▶ [CONSIGNES]
#1 Répondez aux questions suivantes à partir du texte sur l'offre de formations :
(a) Quand la dynamique nouvelle a-t-elle été mise en place ?
(b) Sur quoi les acteurs du secteur privé savent-ils faire la veille ?
(c) Quels moyens financiers s'ajoutent à ceux des organismes cités ?
#2 Relevez tous les organismes, désignés par leur nom dans le texte sur l'offre de formations, dont les moyens financiers sont mis à la disposition des acteurs du secteur privé.
#3 Rédigez la suite du texte sur l'offre de formations, en reprenant après sa dernière phrase.

C’est une dynamique nouvelle, mise en place il y a quelques années, qui est en cours de déploiement. Elle fonctionne, même s’il est peut-être encore trop tôt pour l’évaluer globalement. Toutefois, nous croyons que c’est la meilleure manière de mettre ensemble les compétences de chacun. Les acteurs du secteur privé savent faire la veille sur les orientations qu’il faut donner aux métiers et les besoins quantitatifs et qualitatifs des travailleurs et des formations, et nous mettons à leur disposition les moyens financiers d’Actiris, de Bruxelles Formation et du VDAB, auxquels s’ajoutent les moyens financiers des fonds sectoriels de formations qui permettent de construire une offre de formations adaptée aux réalités.

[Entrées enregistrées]
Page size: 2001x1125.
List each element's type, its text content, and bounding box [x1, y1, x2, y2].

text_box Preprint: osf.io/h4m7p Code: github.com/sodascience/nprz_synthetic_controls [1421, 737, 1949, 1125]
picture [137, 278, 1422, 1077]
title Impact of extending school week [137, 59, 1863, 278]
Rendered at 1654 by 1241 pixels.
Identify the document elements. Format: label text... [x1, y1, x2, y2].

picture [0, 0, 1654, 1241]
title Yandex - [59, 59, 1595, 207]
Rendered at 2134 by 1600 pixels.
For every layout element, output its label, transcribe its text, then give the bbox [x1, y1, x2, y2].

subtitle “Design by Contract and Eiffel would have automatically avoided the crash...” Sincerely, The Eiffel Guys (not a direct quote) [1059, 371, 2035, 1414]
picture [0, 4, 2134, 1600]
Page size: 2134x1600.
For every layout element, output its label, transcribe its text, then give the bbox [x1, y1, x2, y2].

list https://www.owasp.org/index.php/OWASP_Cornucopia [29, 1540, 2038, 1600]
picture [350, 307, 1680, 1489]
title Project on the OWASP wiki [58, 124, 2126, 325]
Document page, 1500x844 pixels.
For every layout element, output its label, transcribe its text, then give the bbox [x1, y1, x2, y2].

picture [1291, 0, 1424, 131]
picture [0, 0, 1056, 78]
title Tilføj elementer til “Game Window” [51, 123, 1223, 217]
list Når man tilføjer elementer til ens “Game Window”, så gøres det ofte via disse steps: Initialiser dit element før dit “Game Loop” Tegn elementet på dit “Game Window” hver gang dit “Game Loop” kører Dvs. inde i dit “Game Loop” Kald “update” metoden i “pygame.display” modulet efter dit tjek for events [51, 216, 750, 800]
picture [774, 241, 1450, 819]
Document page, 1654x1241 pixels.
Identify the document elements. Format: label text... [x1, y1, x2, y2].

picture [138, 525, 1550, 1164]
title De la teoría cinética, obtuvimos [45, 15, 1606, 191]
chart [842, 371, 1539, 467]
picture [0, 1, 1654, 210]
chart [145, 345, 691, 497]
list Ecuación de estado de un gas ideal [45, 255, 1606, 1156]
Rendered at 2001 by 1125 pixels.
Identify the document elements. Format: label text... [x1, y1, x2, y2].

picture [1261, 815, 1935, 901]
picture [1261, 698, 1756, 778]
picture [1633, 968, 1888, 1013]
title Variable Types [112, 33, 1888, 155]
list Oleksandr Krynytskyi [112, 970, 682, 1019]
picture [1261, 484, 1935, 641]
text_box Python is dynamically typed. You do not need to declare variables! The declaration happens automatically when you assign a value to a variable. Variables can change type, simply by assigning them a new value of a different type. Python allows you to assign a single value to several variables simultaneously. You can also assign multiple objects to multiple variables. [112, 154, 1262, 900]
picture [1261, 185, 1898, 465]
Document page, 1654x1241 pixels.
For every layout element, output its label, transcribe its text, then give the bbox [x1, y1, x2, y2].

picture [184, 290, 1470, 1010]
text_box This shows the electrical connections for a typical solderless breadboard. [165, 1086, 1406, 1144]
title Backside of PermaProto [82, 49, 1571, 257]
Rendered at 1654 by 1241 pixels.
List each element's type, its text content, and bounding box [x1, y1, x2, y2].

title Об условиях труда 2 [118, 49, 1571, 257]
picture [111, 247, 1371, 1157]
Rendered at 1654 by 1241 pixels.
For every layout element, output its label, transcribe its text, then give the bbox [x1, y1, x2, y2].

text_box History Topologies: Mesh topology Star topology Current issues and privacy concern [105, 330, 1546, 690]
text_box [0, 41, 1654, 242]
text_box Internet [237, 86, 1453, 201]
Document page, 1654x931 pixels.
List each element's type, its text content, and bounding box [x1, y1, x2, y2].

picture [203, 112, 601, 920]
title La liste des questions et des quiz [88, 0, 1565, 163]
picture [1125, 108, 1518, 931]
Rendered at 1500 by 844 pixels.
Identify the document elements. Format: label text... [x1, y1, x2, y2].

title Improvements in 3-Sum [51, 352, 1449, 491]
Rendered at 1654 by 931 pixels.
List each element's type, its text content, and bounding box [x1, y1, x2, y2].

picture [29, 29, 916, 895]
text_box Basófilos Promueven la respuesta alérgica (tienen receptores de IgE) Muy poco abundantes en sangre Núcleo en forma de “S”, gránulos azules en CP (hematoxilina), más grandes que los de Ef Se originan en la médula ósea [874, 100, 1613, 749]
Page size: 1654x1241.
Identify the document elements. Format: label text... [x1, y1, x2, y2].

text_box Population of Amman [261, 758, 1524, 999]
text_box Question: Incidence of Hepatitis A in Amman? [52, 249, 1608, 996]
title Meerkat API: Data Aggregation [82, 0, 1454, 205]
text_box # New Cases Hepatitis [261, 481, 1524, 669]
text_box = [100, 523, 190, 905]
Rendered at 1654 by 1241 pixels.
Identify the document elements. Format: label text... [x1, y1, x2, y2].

▶ [RÉPONSES ATTENDUES]
#1
(a) Il y a quelques années.
(b) Sur les orientations qu'il faut donner aux métiers et sur les besoins quantitatifs et qualitatifs des travailleurs et des formations.
(c) Les moyens financiers des fonds sectoriels de formations.

#2 Actiris, Bruxelles Formation, VDAB

#3
J’en viens à votre question sur les fonctions critiques et les métiers en pénurie, des termes qui ne sont pas toujours utilisés de façon adéquate. Les fonctions critiques sont les métiers pour lesquels les employeurs et employeuses rencontrent des difficultés de recrutement. Ces difficultés sont catégorisées selon trois ordres, qui peuvent être cumulés. Ainsi, elles peuvent être d’ordre quantitatif (pas suffisamment de candidats ou candidates), qualitatif (un net décalage entre le profil des candidats et candidates et les attentes des employeurs, c’est d’ailleurs là qu’intervient la reconnaissance des diplômes) ou liées aux conditions de travail (manque d’attractivité des rémunérations, horaires de nuit, travail à l’extérieur, pénibilité du travail).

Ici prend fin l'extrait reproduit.